Athanasian Hall Provides Free Math Consulting Amidst America’s University Math Relevance Controversy – An Interview with Dr. Jonathan Kenigson.

February 15 13:58 2022

America’s university students are tired of math “as it is”, says mathematician and educator Jonathan Kenigson. “They vote with their feet to leave the broken instructional paradigm that pervades this land, which consists of $200 e-textbooks that teach everything about nothing and are boring, repetitive, and predictably hated, if not well-illustrated”. The answer, Dr. Kenigson says, is not in more technology but in better teaching. “It’s time to quit lying to people and telling them that what they learn in freshman mathematics is of any benefit to them. It’s time to make university mathematics of real benefit to them”. What is of real benefit is “Critical analysis, logical thinking, and weighing of evidence, which is alive to some degree in Statistics but completely dead in so-called university mathematics”.

If the benefit of teaching mathematics to Liberal Arts and Business students is to foster critical thinking, then “why don’t we just teach people fundamental math – which they obviously don’t know very well in large part – and return to the roots of mathematics, which is in logical and critical thinking”? It is dangerous to have a republic in which citizens cannot differentiate fact from fiction. “Mathematics instruction at university is supposed to do this, and it doesn’t. People need to know what a sound argument is, what a valid and sound deduction is, and how to interpret statistical arguments responsibly. Classical mathematics in the Quadrivium tradition was always about reason over computation. This paradigm had many flaws but was fundamentally beneficial to the few aristocratic students who had the means to learn from it. It can be adapted to help today’s students in greater numbers by governments and private schools, who should respond seriously to students who “rightly believe…that much of what pervades so-called freshman mathematics is useless.
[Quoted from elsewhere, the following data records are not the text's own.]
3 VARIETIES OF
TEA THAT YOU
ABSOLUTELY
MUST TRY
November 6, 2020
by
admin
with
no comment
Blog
Why teach someone Trigonometry when they can’t add? Why teach them to add when they can’t think? Government administrators are so steeped in a culture of credit hours, PISA scores, and accreditation standards that they have made a mockery of this beautiful subject and robbed people of the pleasure of learning the real thing”.
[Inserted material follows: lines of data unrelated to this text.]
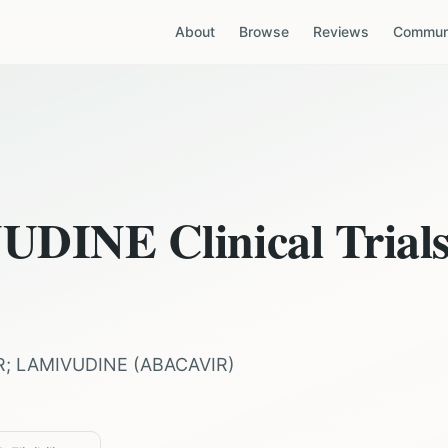
About
Browse
Reviews
Communi
VUDINE
Clinical Trial
R; LAMIVUDINE
(
ABACAVIR
)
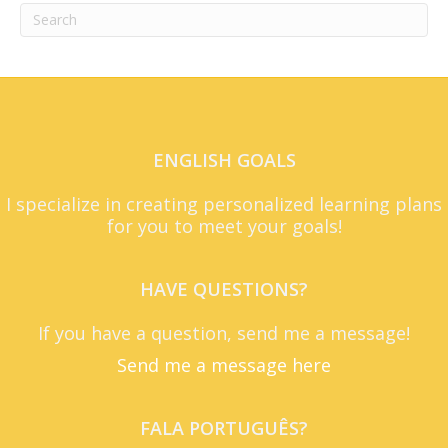
ENGLISH GOALS
I specialize in creating personalized learning plans
for you to meet your goals!
HAVE QUESTIONS?
If you have a question, send me a message!
Send me a message here
FALA PORTUGUÊS?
When asked in the interview whether colleges and universities have a choice about what math to teach, he stated that “of course there are guidelines that educational institutions must meet. States should evaluate guidelines based upon philosophical consideration of what citizens ought to be able to do in the compass of weighing and evaluating evidence. If you are going to teach someone algebra symbolically, however, at least teach it properly. Don’t just set students alone to learn formulas from a screen. It may save your institution money in the short run, but your students will despise your instruction. Teach the course correctly, with a compassionate and empathetic professor who crafts bespoke materials to benefit students individually. It is not that difficult. After all, professors at good colleges did this for many years before the turn toward cheap and automatically-graded assignments and outsourcing of academic control”.  In summary, Kenigson says, less is best when it comes to math teaching: “Teach people the rules of logic and Statistics so that they can evaluate arguments. Teach them basic arithmetic so that they can make change. Don’t teach them advanced financial formulas and set theory when they can’t add 3 and 5”. 
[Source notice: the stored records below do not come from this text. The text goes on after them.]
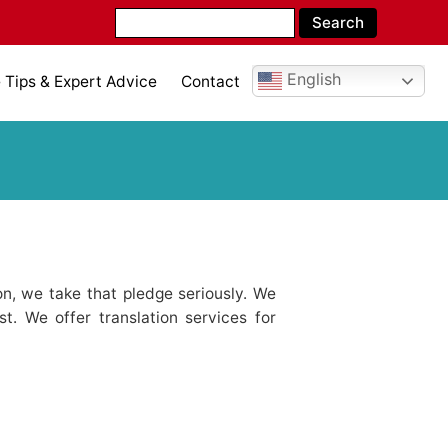
English
Tips & Expert Advice
Contact
n, we take that pledge seriously. We
st. We offer translation services for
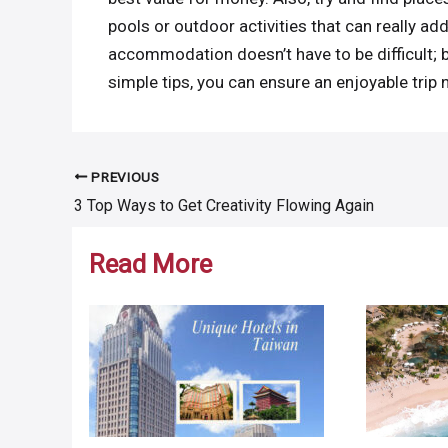
pools or outdoor activities that can really ad
accommodation doesn’t have to be difficult; 
simple tips, you can ensure an enjoyable trip
PREVIOUS
Post
3 Top Ways to Get Creativity Flowing Again
navigation
Read More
Dr. Jonathan Kenigson is a Fellow of the Royal Society of Arts in England and is a research mathematician and vocal proponent of classical Liberal Arts education in the USA, UK, and Canada. He was instrumental in the foundation of Athanasian Hall in  Cambridge, England in 2020. Athanasian Hall is the world’s first think-tank devoted to pure research in the so-called Quadrivium of Liberal Arts (Arithmetic, Astronomy, Geometry, and Music). Dr. Kenigson received a Master and Ph.D. with greatest distinction from the University of Sofia (Republic of Bulgaria) and has delivered numerous conferences on the Dynamics of Black Holes; Information Geometry; Algebraic and Analytic Combinatorics; and the History and Philosophy of Mathematics. Within the community of classical educators, he is considered a foremost authority on the teaching and learning of mathematics. He is an advocate of ‘Reasoned Philanthropy” – a philosophy of “giving oneself away ethically” and “making all of life a donation for the betterment of all lives”. He resides permanently in the vicinity of Nashville, TN.